Task objective => Update the material below by replacing "10MB" with "25MB" and keeping everything else the same. Leave the pictures out of your answer.

Items listed in a dataset =>

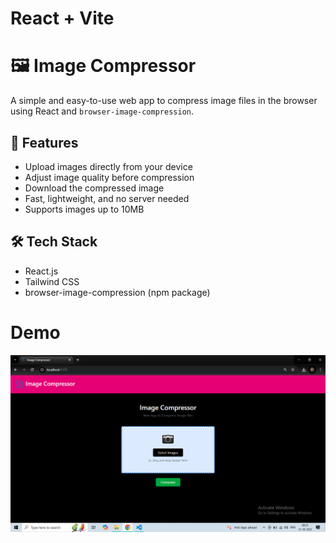 # React + Vite

# 🖼️ Image Compressor

A simple and easy-to-use web app to compress image files in the browser using React and `browser-image-compression`.

## 🚀 Features

- Upload images directly from your device  
- Adjust image quality before compression  
- Download the compressed image  
- Fast, lightweight, and no server needed  
- Supports images up to 10MB

## 🛠️ Tech Stack

- React.js  
- Tailwind CSS  
- browser-image-compression (npm package)
# Demo
![Screenshot](Screenshot.png)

Answer space =>
 # React + Vite

# 🖼️ Image Compressor

A simple and easy-to-use web app to compress image files in the browser using React and `browser-image-compression`.

## 🚀 Features

- Upload images directly from your device  
- Adjust image quality before compression  
- Download the compressed image  
- Fast, lightweight, and no server needed  
- Supports images up to 25MB

## 🛠️ Tech Stack

- React.js  
- Tailwind CSS  
- browser-image-compression (npm package)
# Demo
![Screenshot](Screenshot.png)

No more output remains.